+++ RECORDS FOR THE TASK

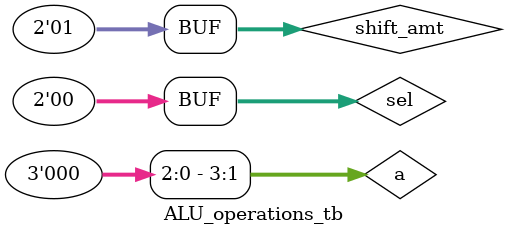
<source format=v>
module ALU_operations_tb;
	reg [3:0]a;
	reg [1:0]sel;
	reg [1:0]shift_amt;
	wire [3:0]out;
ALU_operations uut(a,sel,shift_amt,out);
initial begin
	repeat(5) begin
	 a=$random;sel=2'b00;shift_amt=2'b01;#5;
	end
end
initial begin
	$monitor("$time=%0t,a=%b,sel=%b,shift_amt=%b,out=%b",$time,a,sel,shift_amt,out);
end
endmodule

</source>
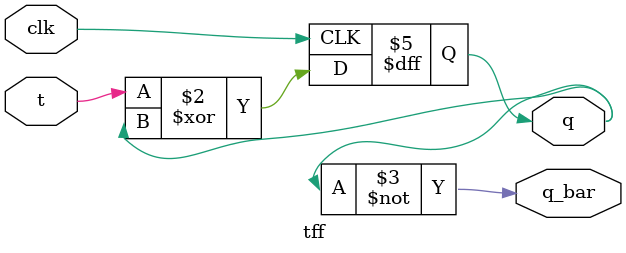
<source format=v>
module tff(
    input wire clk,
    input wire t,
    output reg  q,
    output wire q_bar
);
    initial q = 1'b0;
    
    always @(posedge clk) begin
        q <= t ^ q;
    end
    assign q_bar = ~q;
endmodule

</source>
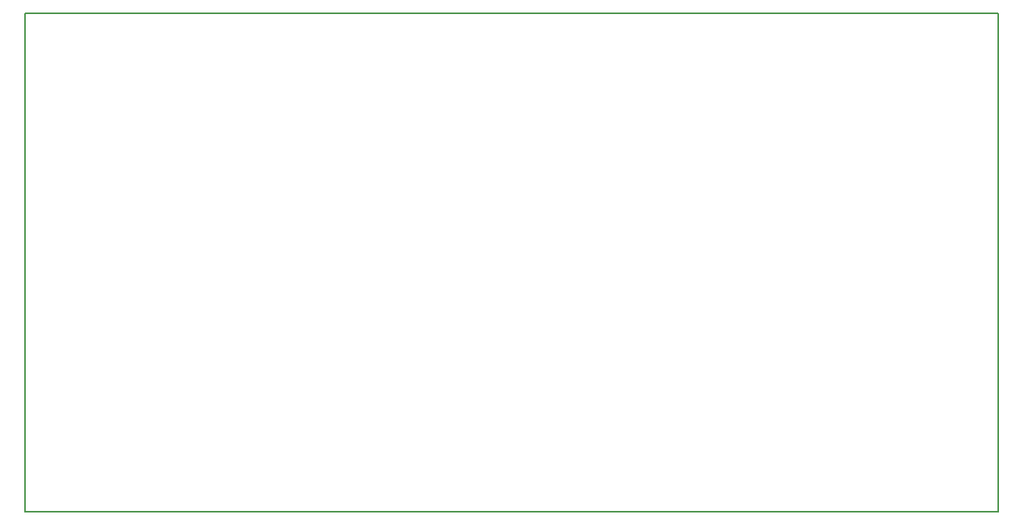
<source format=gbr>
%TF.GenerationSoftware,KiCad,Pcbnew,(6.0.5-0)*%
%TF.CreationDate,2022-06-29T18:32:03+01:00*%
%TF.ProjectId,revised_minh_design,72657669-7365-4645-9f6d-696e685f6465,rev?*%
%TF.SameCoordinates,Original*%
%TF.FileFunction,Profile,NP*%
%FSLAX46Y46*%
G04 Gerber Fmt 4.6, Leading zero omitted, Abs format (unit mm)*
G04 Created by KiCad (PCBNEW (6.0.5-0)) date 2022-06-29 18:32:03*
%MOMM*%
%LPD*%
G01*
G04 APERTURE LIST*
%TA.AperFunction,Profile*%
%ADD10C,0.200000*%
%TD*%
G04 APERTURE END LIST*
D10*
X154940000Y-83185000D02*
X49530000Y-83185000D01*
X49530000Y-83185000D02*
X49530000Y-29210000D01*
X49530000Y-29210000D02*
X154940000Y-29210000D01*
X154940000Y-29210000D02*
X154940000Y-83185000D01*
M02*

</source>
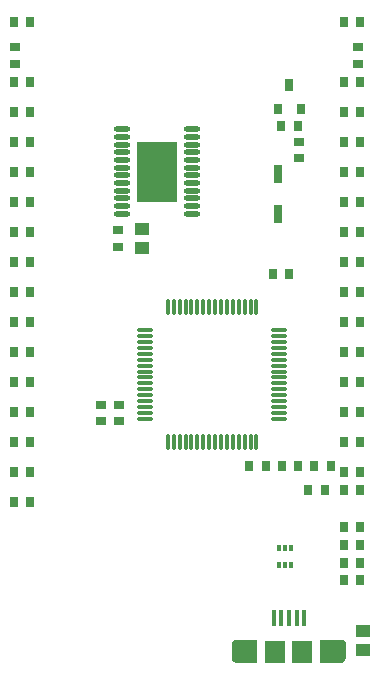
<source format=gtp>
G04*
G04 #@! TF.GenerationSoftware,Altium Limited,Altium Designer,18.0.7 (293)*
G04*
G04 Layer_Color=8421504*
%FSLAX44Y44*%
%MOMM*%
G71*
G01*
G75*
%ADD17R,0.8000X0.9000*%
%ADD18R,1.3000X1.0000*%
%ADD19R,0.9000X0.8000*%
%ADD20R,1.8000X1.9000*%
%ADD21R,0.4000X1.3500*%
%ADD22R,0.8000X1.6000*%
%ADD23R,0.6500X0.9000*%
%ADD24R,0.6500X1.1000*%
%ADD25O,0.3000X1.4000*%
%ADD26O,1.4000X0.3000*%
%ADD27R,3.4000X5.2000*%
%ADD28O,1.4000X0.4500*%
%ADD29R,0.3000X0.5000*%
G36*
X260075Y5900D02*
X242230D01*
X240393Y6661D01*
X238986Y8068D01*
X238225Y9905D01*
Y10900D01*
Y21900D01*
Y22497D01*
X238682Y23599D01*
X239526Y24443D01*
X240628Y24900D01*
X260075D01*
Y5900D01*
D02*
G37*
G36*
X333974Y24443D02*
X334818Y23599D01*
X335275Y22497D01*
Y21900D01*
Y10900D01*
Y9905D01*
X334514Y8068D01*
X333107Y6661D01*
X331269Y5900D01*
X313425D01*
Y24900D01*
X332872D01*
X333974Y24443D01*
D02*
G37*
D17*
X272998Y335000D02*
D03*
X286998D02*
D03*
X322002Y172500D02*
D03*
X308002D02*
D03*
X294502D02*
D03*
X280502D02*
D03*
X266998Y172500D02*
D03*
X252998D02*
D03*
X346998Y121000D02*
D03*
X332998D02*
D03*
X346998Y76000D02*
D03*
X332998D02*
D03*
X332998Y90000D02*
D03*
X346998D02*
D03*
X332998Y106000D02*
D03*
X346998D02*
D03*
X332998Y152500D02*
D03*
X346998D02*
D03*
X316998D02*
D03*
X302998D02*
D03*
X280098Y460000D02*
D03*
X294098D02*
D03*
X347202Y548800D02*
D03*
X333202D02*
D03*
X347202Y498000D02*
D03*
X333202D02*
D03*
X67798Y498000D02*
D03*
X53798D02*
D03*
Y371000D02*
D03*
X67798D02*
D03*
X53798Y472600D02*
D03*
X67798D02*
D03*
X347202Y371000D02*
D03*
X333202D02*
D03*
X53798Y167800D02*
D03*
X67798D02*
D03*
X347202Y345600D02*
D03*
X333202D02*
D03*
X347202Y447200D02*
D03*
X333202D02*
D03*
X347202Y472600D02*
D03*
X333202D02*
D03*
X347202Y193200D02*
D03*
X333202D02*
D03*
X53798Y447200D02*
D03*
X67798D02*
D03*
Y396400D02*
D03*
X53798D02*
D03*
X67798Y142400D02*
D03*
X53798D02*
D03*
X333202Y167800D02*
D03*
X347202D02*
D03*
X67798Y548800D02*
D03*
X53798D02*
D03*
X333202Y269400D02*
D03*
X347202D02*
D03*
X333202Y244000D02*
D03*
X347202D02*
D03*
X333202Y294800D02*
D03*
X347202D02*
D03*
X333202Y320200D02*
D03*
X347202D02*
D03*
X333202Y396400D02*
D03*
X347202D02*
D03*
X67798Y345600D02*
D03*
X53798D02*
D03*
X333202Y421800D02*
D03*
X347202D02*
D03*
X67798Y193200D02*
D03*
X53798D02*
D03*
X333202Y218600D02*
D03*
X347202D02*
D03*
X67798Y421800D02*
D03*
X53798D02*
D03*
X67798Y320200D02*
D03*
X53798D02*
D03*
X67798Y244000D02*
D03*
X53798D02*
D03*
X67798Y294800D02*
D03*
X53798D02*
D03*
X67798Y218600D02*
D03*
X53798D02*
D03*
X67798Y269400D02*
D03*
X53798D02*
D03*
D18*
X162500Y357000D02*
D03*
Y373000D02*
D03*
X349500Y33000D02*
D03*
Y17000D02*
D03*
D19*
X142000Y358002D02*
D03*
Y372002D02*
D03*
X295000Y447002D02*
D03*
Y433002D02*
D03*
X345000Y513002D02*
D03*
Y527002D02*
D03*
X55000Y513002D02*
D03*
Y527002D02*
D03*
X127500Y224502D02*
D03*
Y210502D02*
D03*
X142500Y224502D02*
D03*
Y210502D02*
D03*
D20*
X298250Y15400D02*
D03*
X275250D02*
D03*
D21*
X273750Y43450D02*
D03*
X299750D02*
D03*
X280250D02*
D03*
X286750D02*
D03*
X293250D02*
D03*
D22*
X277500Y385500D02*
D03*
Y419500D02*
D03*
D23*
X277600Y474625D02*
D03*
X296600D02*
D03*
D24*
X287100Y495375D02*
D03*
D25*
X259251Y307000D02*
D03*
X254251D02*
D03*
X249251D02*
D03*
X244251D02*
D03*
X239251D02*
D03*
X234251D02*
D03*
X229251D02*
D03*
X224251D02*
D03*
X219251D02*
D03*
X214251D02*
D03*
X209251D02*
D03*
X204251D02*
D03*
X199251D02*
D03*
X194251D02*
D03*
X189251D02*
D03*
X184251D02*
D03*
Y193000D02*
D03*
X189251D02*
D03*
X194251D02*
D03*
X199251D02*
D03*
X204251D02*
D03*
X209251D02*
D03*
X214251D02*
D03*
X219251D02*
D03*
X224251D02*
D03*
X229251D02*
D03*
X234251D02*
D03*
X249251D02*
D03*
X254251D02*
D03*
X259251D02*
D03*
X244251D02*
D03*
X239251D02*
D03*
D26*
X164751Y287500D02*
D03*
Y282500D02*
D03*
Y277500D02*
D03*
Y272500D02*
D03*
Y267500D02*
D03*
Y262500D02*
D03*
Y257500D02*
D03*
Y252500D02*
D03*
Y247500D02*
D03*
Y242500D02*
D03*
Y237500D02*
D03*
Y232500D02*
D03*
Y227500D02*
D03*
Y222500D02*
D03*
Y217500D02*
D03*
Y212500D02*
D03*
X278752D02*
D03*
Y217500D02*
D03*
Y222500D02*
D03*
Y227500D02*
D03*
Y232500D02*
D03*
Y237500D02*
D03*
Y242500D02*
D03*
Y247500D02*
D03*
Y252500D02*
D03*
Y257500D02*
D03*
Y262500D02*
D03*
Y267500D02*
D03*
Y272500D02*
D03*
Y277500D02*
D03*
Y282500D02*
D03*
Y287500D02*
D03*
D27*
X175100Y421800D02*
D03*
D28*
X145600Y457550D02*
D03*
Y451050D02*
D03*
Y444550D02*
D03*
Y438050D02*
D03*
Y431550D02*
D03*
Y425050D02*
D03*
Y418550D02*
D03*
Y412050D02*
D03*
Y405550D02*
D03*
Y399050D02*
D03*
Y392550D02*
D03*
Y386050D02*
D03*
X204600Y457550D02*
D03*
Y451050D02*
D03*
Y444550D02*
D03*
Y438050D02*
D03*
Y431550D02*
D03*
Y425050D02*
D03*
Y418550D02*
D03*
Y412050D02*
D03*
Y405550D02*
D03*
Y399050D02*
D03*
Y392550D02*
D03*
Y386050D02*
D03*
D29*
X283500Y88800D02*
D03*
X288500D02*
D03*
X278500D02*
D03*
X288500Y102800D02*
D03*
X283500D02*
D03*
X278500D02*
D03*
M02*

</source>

++++++
+++ RECORDS FOR THE TASK

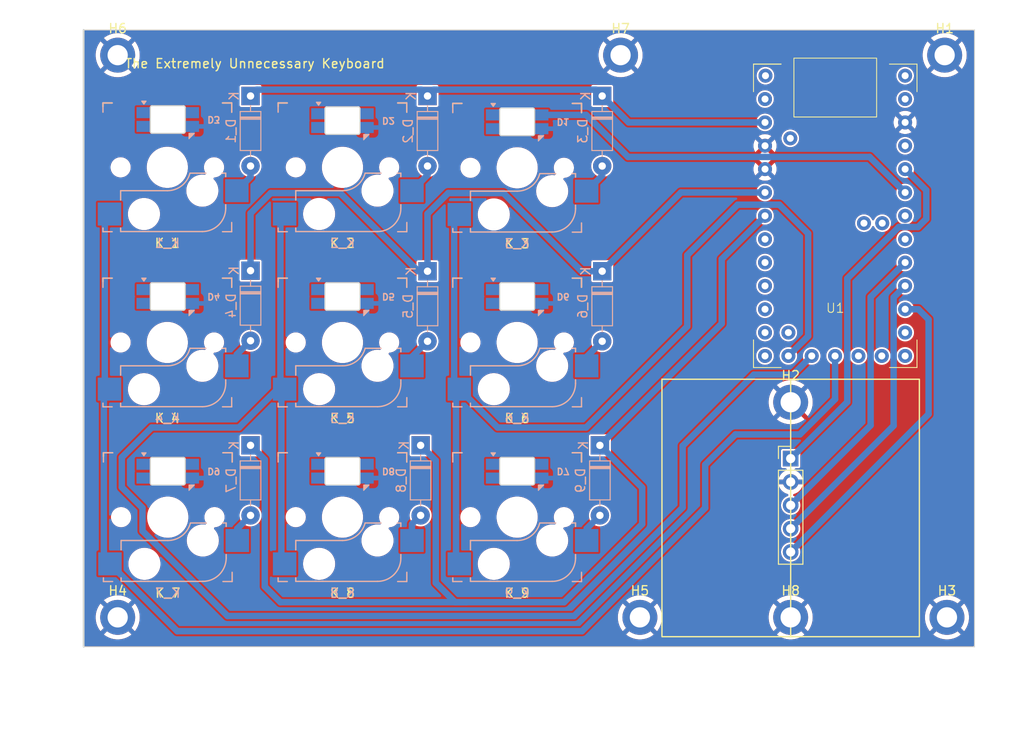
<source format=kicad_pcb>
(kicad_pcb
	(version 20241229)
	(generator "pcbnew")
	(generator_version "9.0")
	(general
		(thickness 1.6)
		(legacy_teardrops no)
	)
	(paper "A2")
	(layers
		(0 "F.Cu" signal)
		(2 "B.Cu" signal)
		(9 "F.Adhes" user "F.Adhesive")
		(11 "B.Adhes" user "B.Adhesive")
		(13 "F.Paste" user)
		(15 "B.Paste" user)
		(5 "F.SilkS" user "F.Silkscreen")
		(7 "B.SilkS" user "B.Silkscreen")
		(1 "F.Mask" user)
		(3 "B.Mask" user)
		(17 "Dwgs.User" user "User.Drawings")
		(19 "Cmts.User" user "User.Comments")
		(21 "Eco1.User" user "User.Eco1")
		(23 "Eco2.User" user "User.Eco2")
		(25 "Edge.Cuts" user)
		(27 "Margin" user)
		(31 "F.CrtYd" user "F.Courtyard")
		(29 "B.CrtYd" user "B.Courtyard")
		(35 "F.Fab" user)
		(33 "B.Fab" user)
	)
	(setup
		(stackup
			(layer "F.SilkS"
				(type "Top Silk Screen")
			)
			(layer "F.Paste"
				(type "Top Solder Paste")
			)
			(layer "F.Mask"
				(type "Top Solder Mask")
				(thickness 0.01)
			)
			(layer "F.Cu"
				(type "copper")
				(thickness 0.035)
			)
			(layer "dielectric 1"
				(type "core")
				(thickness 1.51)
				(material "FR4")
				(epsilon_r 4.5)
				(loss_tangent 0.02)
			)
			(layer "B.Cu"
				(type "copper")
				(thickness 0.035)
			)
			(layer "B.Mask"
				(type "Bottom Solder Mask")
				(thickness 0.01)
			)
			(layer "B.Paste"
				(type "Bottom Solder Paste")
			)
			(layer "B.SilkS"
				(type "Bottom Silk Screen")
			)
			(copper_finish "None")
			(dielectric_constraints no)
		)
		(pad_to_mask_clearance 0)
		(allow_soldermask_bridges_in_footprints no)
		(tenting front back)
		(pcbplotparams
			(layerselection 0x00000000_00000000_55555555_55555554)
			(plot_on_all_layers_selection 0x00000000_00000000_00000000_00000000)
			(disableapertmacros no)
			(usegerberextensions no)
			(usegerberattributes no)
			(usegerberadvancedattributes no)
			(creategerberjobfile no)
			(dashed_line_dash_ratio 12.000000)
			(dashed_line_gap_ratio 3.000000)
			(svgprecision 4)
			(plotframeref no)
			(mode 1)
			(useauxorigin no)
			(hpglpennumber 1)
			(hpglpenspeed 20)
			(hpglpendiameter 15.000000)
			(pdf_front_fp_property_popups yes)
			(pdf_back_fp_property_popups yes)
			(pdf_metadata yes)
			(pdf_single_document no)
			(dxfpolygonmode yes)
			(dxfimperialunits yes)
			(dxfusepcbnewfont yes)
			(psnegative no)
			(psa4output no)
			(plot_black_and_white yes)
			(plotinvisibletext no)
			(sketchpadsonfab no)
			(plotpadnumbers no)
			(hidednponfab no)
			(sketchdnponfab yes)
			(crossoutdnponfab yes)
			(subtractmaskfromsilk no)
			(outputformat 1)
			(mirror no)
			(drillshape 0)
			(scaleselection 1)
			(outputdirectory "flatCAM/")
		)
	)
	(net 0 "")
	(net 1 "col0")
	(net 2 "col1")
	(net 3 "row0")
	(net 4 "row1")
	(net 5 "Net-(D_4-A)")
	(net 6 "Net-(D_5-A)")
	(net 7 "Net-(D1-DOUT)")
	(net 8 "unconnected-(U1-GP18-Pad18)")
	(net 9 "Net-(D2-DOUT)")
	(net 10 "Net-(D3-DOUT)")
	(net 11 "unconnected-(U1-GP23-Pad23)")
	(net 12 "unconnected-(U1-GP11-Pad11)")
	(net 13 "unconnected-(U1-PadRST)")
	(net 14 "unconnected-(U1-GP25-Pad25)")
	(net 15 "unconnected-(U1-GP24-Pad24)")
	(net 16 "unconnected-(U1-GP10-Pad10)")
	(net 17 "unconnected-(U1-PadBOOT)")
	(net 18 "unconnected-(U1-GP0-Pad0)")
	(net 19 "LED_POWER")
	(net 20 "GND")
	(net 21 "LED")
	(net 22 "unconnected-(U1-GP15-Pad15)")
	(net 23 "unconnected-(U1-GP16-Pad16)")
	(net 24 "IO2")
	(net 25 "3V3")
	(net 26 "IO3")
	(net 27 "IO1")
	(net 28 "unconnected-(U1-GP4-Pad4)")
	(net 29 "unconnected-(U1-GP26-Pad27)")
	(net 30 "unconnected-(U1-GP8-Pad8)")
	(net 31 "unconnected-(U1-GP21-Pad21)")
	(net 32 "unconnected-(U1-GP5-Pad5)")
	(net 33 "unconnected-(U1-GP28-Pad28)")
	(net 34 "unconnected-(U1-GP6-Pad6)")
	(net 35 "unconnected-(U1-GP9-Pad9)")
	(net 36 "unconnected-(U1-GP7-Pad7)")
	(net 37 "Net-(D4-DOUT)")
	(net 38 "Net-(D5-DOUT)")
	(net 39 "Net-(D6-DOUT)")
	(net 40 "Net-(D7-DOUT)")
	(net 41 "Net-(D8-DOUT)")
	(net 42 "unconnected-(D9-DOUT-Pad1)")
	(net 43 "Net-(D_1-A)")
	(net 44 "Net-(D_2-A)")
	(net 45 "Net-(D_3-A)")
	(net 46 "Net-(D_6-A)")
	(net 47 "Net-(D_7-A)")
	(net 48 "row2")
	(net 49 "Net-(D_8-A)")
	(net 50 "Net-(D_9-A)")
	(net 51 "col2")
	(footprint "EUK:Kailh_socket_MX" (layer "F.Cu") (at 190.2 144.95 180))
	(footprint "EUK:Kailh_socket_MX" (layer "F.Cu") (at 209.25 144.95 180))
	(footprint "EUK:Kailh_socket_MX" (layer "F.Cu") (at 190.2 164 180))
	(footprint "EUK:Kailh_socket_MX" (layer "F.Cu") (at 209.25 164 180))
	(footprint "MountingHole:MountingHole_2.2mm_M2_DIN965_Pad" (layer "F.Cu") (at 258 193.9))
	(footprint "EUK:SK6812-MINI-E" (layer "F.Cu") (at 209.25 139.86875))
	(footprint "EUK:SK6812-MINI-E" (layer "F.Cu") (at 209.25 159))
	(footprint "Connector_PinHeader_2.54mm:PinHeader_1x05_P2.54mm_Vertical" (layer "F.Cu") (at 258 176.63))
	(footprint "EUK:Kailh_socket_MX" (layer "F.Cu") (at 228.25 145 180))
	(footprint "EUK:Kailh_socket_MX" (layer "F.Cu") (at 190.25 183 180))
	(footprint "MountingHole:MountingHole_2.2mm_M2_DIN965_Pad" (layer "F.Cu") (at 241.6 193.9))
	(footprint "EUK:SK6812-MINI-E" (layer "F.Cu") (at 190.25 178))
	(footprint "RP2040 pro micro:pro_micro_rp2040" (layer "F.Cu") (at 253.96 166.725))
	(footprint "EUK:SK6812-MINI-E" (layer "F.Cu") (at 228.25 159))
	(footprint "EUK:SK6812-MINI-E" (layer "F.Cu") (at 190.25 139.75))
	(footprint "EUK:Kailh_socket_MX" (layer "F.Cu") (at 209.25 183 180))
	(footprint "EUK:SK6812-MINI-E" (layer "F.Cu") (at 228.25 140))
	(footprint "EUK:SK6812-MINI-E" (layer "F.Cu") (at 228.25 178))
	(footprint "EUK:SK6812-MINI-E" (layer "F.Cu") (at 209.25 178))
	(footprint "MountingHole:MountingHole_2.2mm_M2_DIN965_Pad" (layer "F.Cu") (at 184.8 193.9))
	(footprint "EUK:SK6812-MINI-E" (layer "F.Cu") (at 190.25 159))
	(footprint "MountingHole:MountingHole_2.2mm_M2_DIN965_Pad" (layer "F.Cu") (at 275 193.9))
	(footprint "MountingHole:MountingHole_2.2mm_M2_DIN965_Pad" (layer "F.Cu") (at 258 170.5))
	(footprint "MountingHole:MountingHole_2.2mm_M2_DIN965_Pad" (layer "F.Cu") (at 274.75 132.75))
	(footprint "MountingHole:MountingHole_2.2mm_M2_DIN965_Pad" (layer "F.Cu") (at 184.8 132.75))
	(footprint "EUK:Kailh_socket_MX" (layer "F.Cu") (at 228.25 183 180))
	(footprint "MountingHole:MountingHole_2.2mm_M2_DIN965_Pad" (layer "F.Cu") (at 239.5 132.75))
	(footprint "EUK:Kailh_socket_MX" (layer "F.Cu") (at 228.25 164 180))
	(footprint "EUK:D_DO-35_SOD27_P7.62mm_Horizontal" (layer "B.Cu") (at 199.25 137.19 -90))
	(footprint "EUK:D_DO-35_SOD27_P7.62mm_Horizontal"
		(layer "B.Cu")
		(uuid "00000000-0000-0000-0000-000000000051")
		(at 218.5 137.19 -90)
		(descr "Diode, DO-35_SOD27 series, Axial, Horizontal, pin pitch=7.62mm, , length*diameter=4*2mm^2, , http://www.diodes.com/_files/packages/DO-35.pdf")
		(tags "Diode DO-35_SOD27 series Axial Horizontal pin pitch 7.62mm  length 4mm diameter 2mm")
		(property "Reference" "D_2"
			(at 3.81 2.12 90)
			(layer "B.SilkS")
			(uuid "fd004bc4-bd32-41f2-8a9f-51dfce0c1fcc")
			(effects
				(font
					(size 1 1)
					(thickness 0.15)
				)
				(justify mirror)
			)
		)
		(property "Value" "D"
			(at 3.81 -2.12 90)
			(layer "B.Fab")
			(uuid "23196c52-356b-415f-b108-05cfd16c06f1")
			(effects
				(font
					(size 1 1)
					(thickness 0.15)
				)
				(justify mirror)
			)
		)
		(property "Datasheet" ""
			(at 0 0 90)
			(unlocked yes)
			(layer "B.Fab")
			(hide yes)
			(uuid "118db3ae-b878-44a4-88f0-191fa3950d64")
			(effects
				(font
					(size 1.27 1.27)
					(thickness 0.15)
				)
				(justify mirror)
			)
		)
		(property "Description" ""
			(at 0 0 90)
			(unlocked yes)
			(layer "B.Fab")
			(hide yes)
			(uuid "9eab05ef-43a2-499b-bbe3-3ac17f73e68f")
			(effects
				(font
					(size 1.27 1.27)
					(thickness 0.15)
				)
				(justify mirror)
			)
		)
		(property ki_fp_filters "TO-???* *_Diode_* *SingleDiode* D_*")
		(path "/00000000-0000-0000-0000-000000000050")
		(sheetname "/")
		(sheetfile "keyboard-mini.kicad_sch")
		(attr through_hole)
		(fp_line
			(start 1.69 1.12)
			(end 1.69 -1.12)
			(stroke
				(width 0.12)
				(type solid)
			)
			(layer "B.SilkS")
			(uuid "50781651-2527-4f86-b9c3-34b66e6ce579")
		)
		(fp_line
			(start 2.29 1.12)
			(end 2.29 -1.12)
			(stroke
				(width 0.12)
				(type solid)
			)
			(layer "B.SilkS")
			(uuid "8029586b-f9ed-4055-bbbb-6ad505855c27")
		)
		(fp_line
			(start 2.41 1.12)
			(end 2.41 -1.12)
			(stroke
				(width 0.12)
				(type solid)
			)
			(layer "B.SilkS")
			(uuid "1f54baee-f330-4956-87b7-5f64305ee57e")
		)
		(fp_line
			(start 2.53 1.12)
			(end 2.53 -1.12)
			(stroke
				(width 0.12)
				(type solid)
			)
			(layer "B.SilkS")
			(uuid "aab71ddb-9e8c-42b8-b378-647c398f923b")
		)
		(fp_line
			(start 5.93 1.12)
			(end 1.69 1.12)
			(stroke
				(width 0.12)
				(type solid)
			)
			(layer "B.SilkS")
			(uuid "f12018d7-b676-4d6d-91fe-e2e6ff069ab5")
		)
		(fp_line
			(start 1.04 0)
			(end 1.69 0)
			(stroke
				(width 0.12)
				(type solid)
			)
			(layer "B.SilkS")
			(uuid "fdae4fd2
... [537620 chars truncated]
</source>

++++++

WRITTEN TASK
If a line in the records above holds the string "pitch", copy it out.

SOLUTION TO THE PROBLEM
		(descr "Diode, DO-35_SOD27 series, Axial, Horizontal, pin pitch=7.62mm, , length*diameter=4*2mm^2, , http://www.diodes.com/_files/packages/DO-35.pdf")
		(tags "Diode DO-35_SOD27 series Axial Horizontal pin pitch 7.62mm  length 4mm diameter 2mm")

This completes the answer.